American military might is now too far behind to stop the genocide. Our carriers can be shot out of the water, with advanced surface to surface Chinese missiles. Tariffs won’t work either-just look at North Korea. but with a little imagination-a plan from me, a 26-year-old technologist emerges.

First, we need to visualize the problem as a chessboard. Each player has strategic pieces-some are stronger than others. Here, we want to understand how to incentivize the PRC to close the camps and allow Xinjiang a level of autonomy it rightly deserves. Bludgeoning them into submission won’t work. Attacking the PRC, whether rhetorically or physically will get us nowhere. The only way for us to avert a genocide is to alter the incentive structure, in such a way that it is easy and graceful for the PRC to change course. Attacking will just lead to path dependence for the CCP.

First, our strengths. Currently, America’s most powerful institutions are our worldwide entertainment and corporations. Hollywood, the NBA, Disney. These institutions have soft power that matters to a lot of people overseas. When I worked in China, I was always amazed at how popular the NBA was. The finals played on almost every TV and billboard I saw. With over 600 million viewers in China, the NBA is a cultural behemoth. It is important to note that China is a rising power, with a burgeoning middle class. This middle class finally has time to consume entertainment-and what a luxury it is.

America has a monopoly on the best basketball played anywhere.
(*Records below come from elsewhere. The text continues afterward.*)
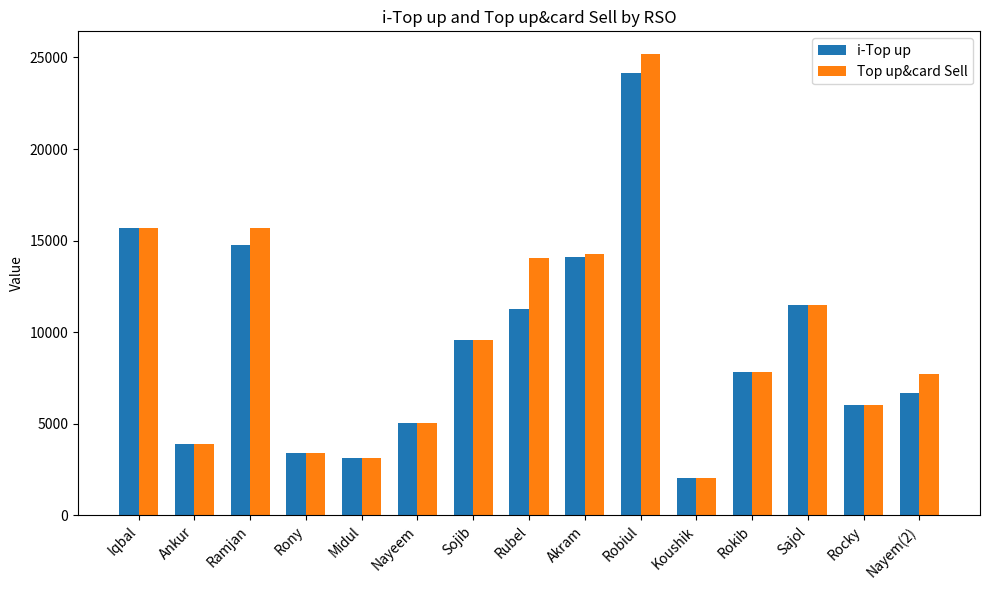

Which series has the largest range (max minus min)?

Top up&card Sell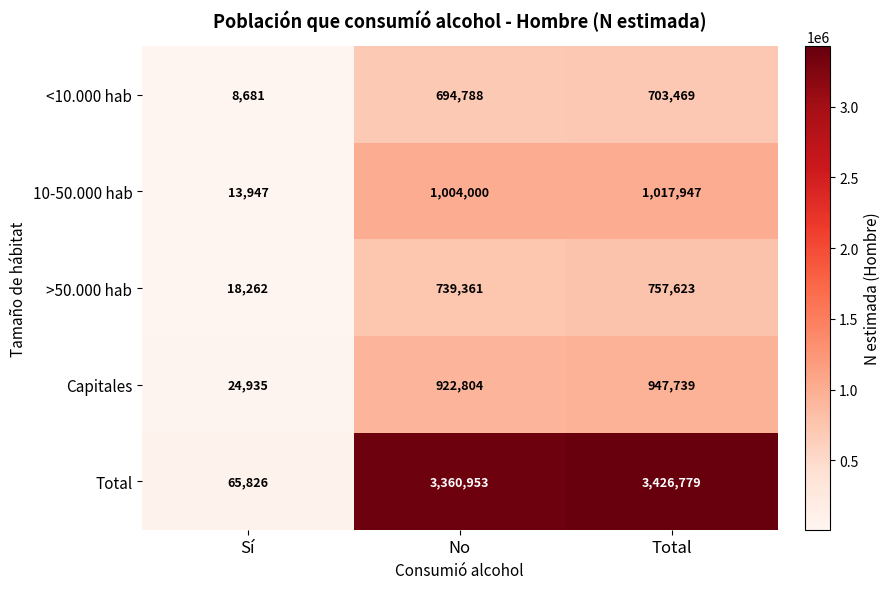

What is the total value across all series at Sí?

131651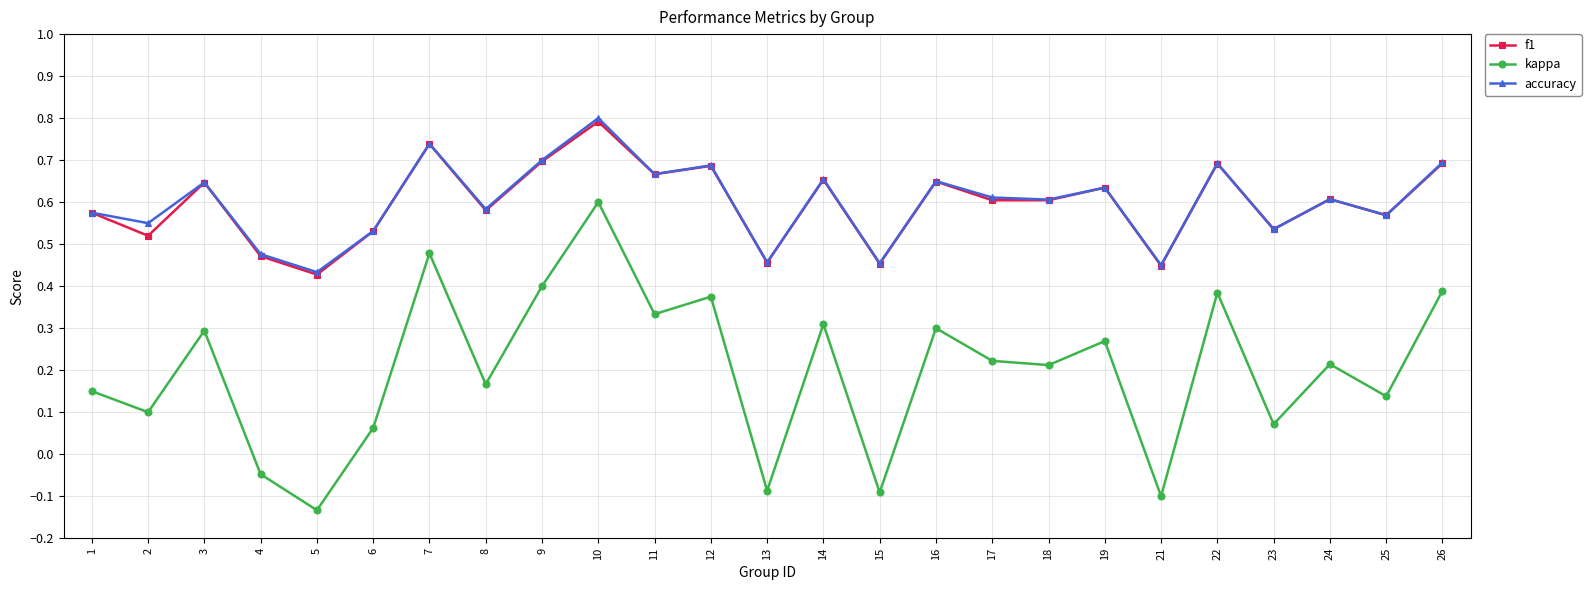

At how many categories does at least one series exceed 0?

25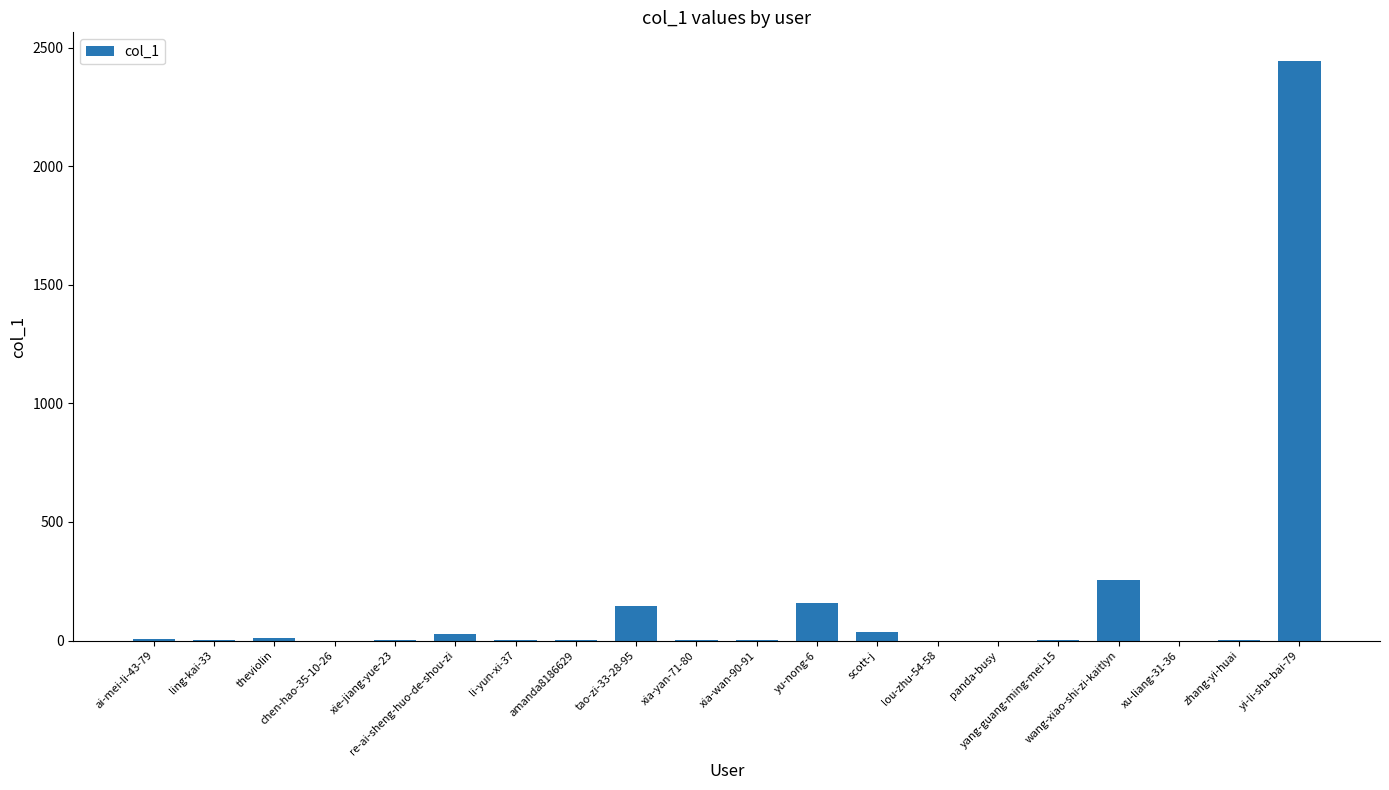

Does the chart contain stacked bars?

No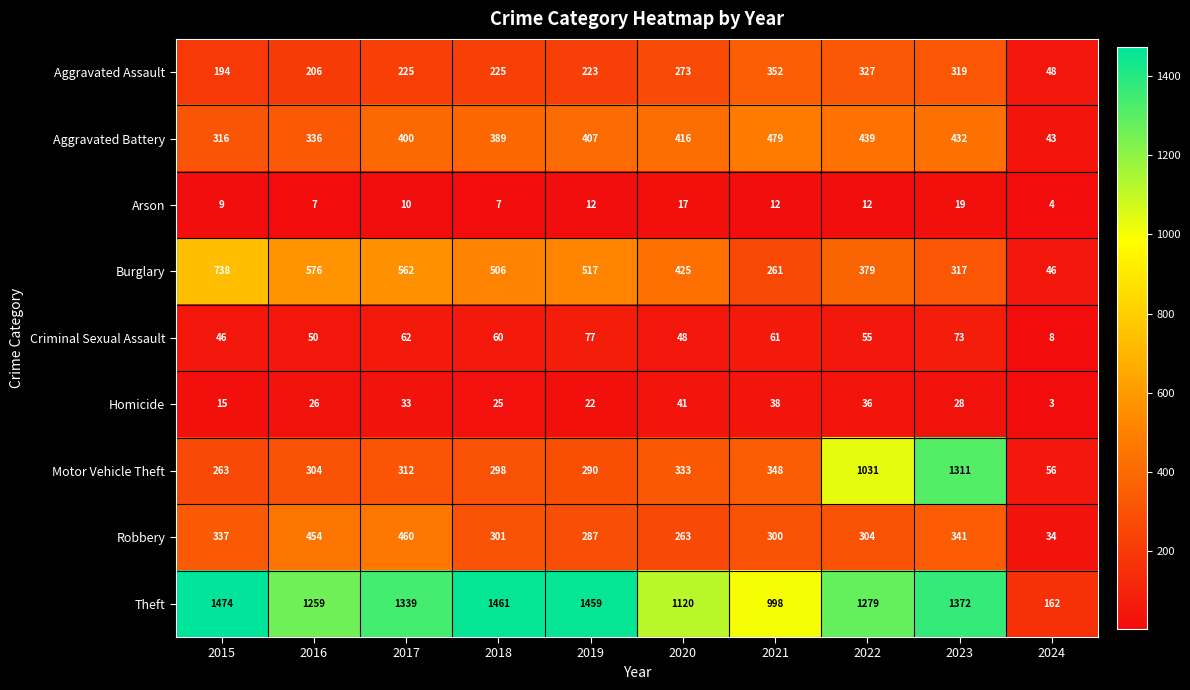

At which category is the sum across all series the highest?

2023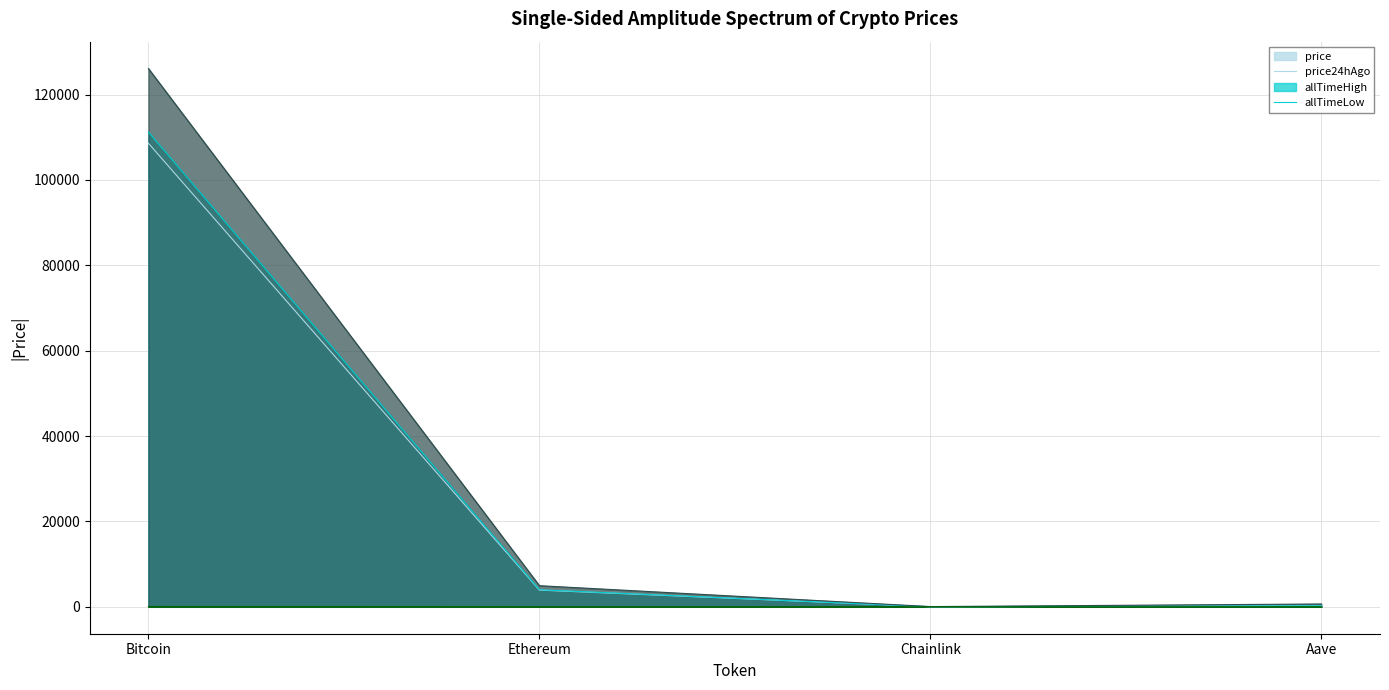

The value of price24hAgo at Ethereum is 6208.8. True or false?

False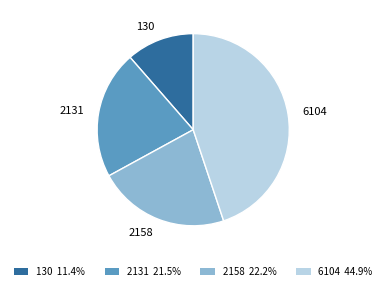

How many segments does this pie chart have?

4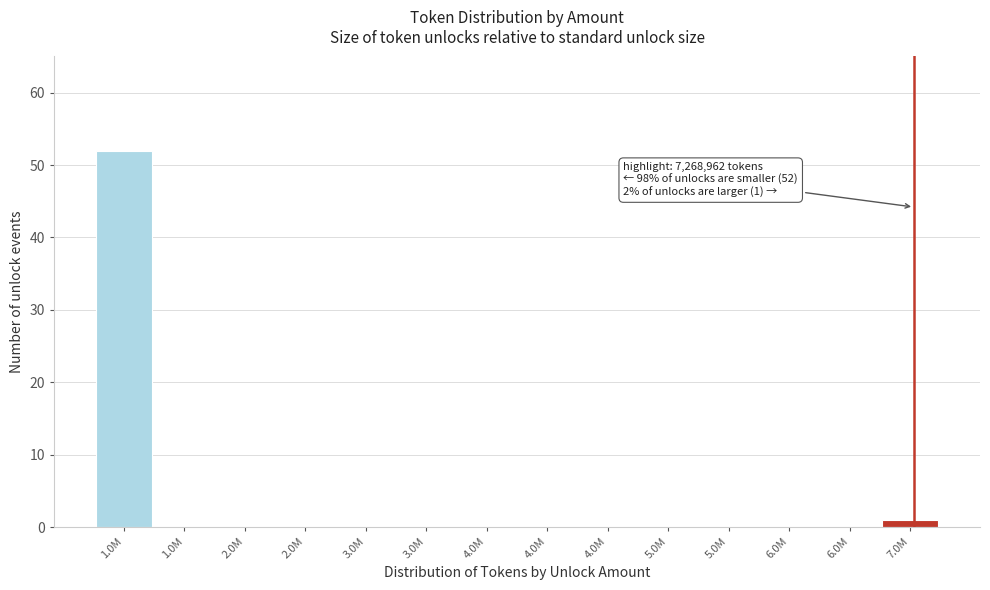

Are the bars horizontal?

No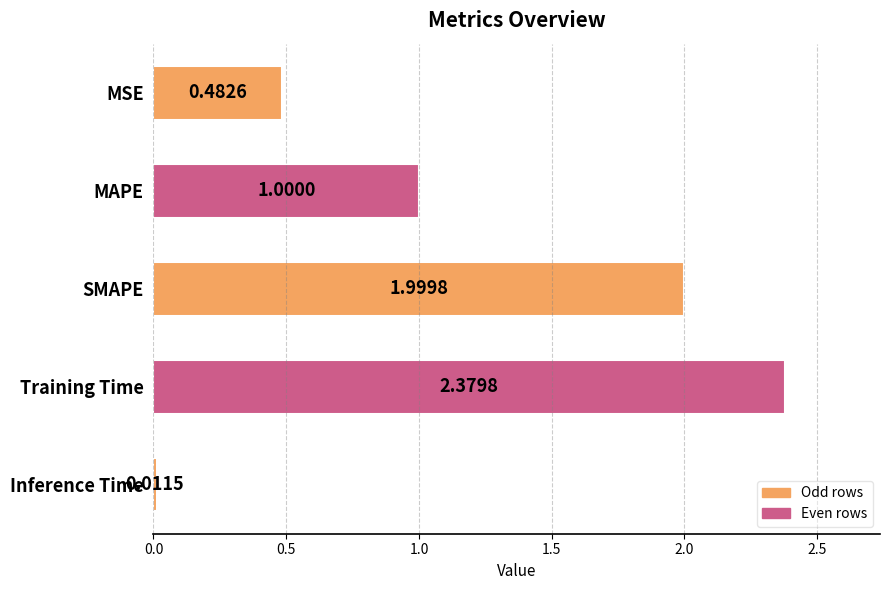

At which category does the chart reach its peak across all series?

Training Time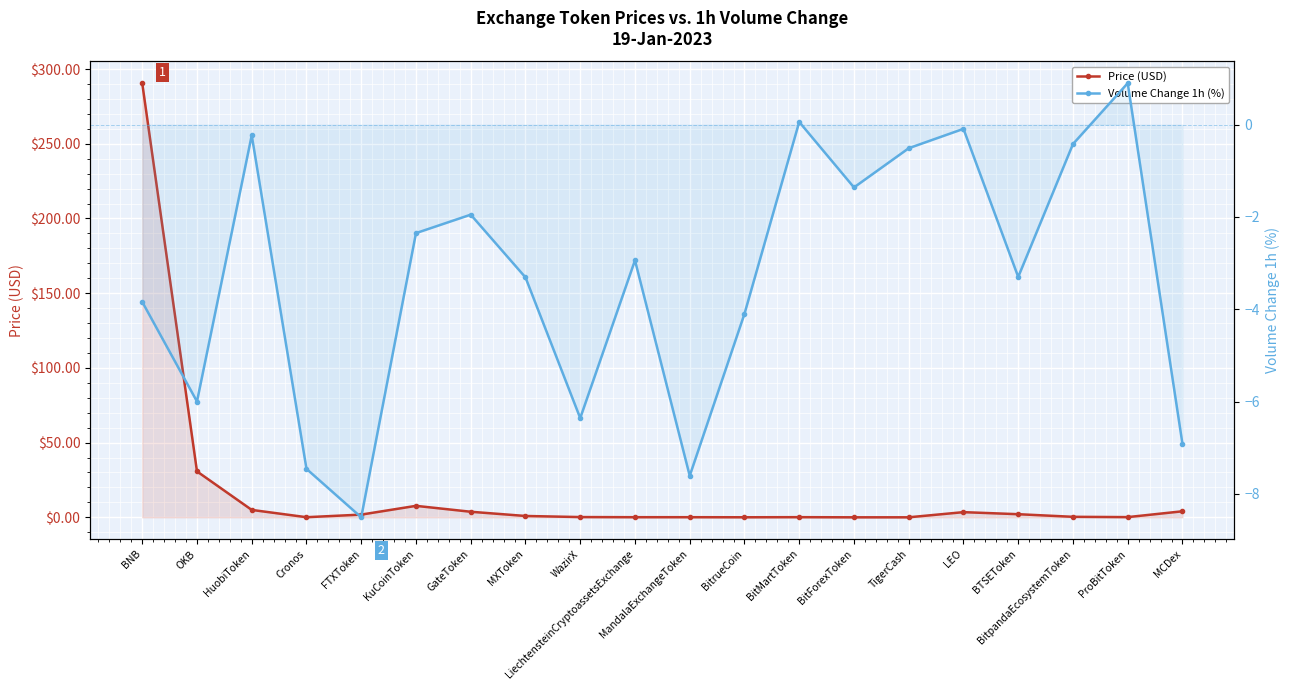

Rank the categories by Price (USD) value from highest to lowest.

BNB, OKB, KuCoinToken, HuobiToken, MCDex, GateToken, LEO, BTSEToken, FTXToken, MXToken, BitpandaEcosystemToken, WazirX, ProBitToken, BitMartToken, MandalaExchangeToken, LiechtensteinCryptoassetsExchange, Cronos, BitrueCoin, TigerCash, BitForexToken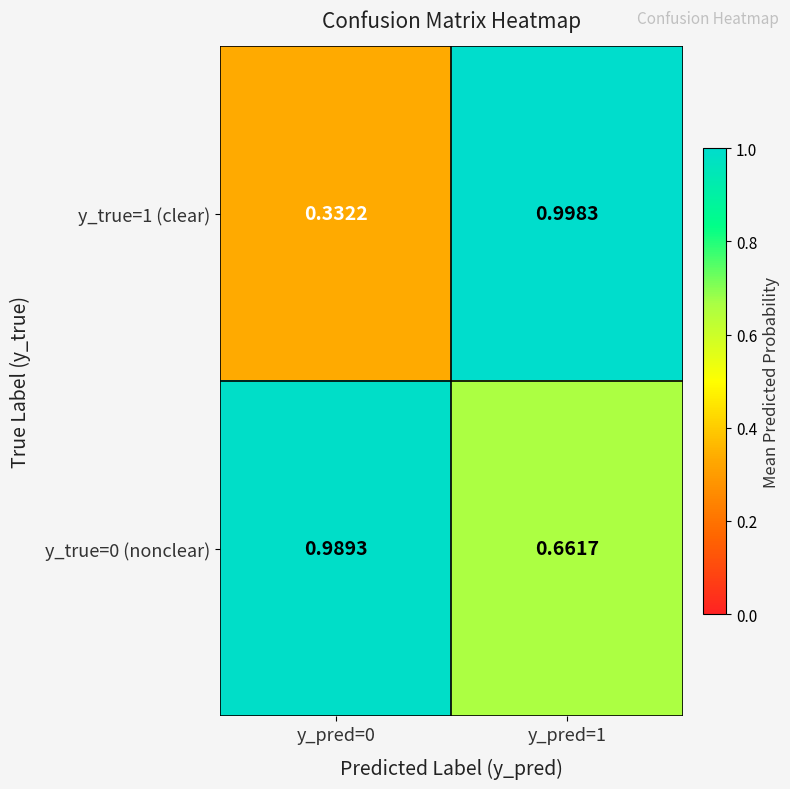

Is the value of y_true=0 (nonclear) at y_pred=1 greater than the value of y_true=1 (clear) at y_pred=0?

Yes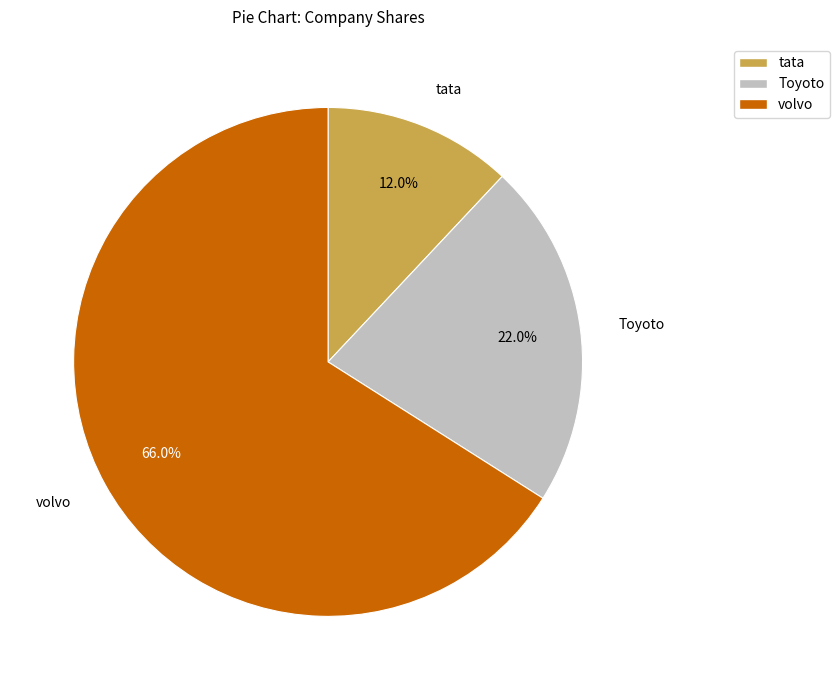

Which has a higher value, tata or Toyoto?

Toyoto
It’s quality is unsurpassed. Paragraph 1.1 of the Wikipedia page on Olympic basketball is aptly entitled “American Dominance.” A monopoly gives you market power. You can squash competitors, and you can force people to obey your will. In this way, the NBA has power, and I propose that it use it to solve a genocide.

The plan is quite simple. Adam Silver contacts the CCP, and requests that they start treating Uighurs decently, with a list of specific demands- let everyone go, and start over as if nothing ever happened. There is no need for this to be violent: everyone who was involved (police officers, bureaucrats, administrators) will be given new positions elsewhere and taken care of appropriately. The camps will be demolished, and each individual sent home. Mr Silver will do this respectfully, there is no need to be ugly, and without disrespect to the CCP’s power in mainland China.

If they refuse, the commissioner’s next move will be to offer alternatives. A full-scale PR nightmare. We will publicly embrace the CCP, and Chinese people. No hate for either (or Xi himself), but we will pack our stands with Uighur refugees, and activists. We will put #freeuighurs on the court at every game, and we will continue to do this until the situation resolves to our liking.

The CCP can try to ban the NBA, but it will face serious backlash. The party has experienced this before. When things are very unpopular, they try to fix them. 600 million fans of the NBA want to watch basketball, and even only a minority are diehard fans, those diehard fans will make their displeasure known, and it would hardly prove expedient to throw half the country into camps if they disagree with you.

As I like to say, “hell hath no fury like a consumer scorned.”

The worst-case scenario here is that China really does successfully ban the league. I find this eventuality unlikely, but this is where the State Department enters. We can organize a group that writes an insurance policy for the NBA-you lose revenue, we’ll cover your costs. Putting this together, we could make it a no-lose situation for the NBA.

This strategy, if implemented, has a high chance of success- in fact, it may have the highest chance of success that currently exists in the problem space. Tariffs don’t work, sanctions don’t work, military force won’t work, but maybe, just maybe, asking nicely, while carrying cultural clout of American basketball might.